**WHAT YOU ARE ASKED TO DO:** Rewrite the text of the listing, changing each "2023" to "2025" and keeping everything else the same. Omit the pictures from your answer.

(Transcribed page contents)
------------------------------

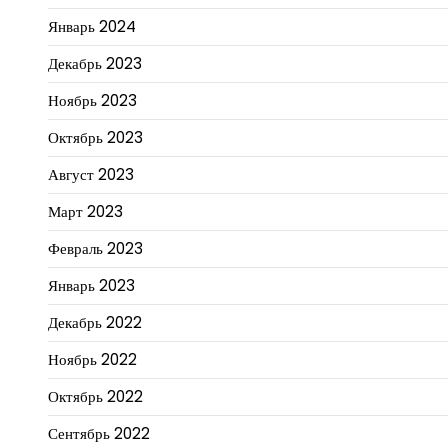
Январь 2024
Декабрь 2023
Ноябрь 2023
Октябрь 2023
Август 2023
Март 2023
Февраль 2023
Январь 2023
Декабрь 2022
Ноябрь 2022
Октябрь 2022
Сентябрь 2022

------------------------------

**TASK RESPONSE:**
Январь 2024
Декабрь 2025
Ноябрь 2025
Октябрь 2025
Август 2025
Март 2025
Февраль 2025
Январь 2025
Декабрь 2022
Ноябрь 2022
Октябрь 2022
Сентябрь 2022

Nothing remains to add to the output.